**Pasaje seleccionado:**
######

Tribuna

El abandono del pedestal de Germánico

La escritora saguntina Pilar Madrid denuncia la situación de una particular pieza arqueológica en el Castillo de Sagunt

Pilar Madrid.

Pilar Madrid. / Levante-EMV

Pilar Madrid

Con paso firme, me adentré en los entresijos del castillo de Sagunto. Algunos turistas desorientados examinaban las vallas oxidadas que delimitan una parte del trazado de las construcciones medievales. Los observé de reojo, mientras descansaba apoyada, en la piedra que antiguamente formaba parte de la inscripción dedicada a Cneo Baebio Gemino y que en aquella época yacía en el suelo, pero ahora, se erguía majestuosa señalando la importancia del lugar donde me hallaba.

FORY, leí para mis adentros, e invadida por la tristeza, senté mi cuerpo, sobre las escaleras de la Curia romana, cerré los ojos y respiré hondo, queriendo impregnarme de la magia del lugar, pero los gritos de un grupo de turistas, hizo que los abriera, rompiendo el encanto. Y entonces los vi acercarse, iban encabezados por una mujer rubia de mediana edad, que portaba en la mano derecha un paraguas que de vez en cuando levantaba para que ninguno de sus polluelos, se equivocara de grupo o se perdiera en el lugar. Se acercaron a las piedras de las inscripciones, donde los hizo pararse para decirles que el señor que allí se nombraba fue una persona importante en Sagunto, para después, marcharse como habían venido.

######

**Extractos de datos:**

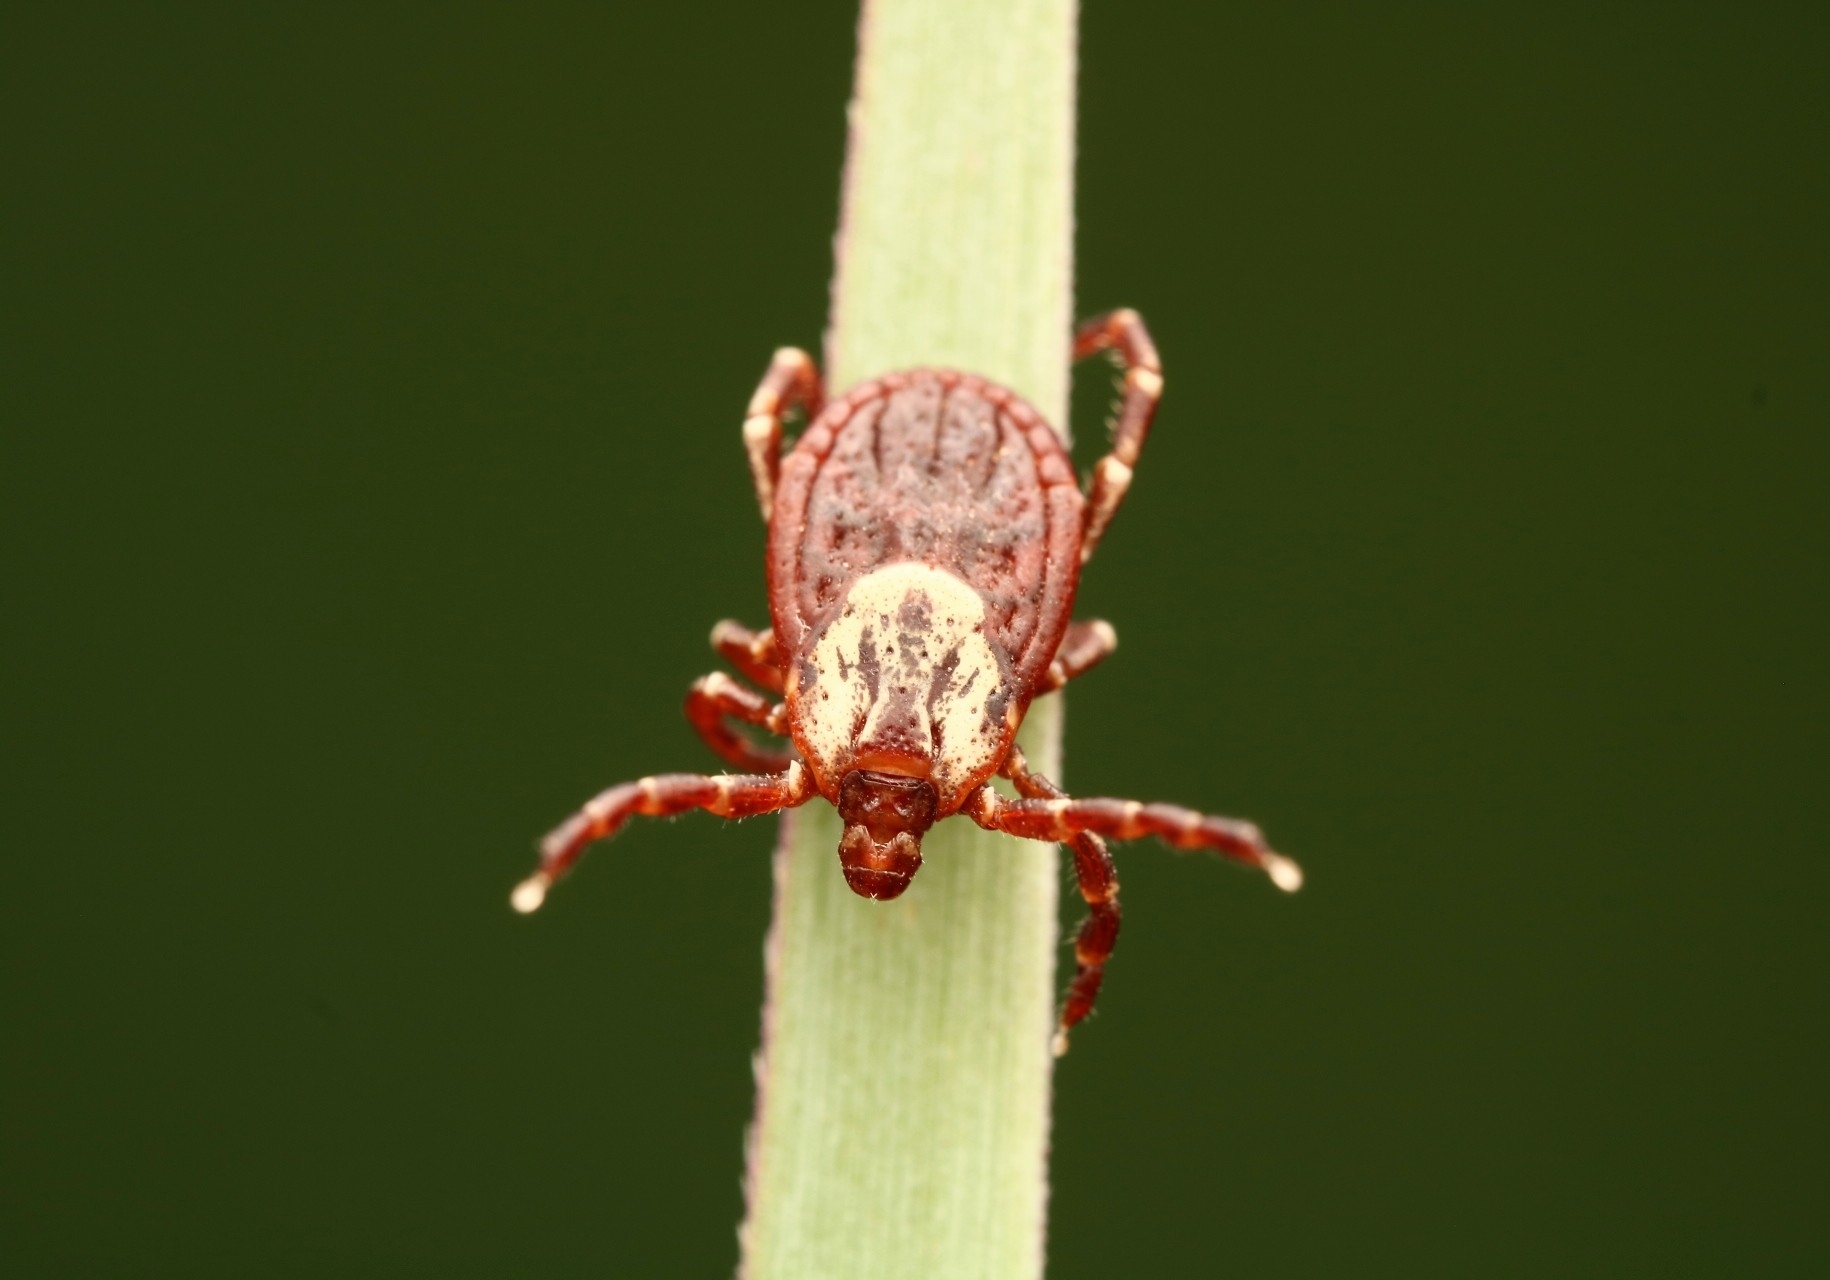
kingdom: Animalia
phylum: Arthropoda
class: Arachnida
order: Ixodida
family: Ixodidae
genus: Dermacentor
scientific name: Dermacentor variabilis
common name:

######

**Objetivo del ejercicio:** Transcribe sin cambios, por favor, el tramo del artículo sobre el pedestal de Germánico que va desde "La escritora saguntina" hasta "donde me hallaba.". Los datos no tienen relación con el artículo sobre el pedestal de Germánico.

**Respuesta escrita:**
La escritora saguntina Pilar Madrid denuncia la situación de una particular pieza arqueológica en el Castillo de Sagunt

Pilar Madrid.

Pilar Madrid. / Levante-EMV

Pilar Madrid

Con paso firme, me adentré en los entresijos del castillo de Sagunto. Algunos turistas desorientados examinaban las vallas oxidadas que delimitan una parte del trazado de las construcciones medievales. Los observé de reojo, mientras descansaba apoyada, en la piedra que antiguamente formaba parte de la inscripción dedicada a Cneo Baebio Gemino y que en aquella época yacía en el suelo, pero ahora, se erguía majestuosa señalando la importancia del lugar donde me hallaba.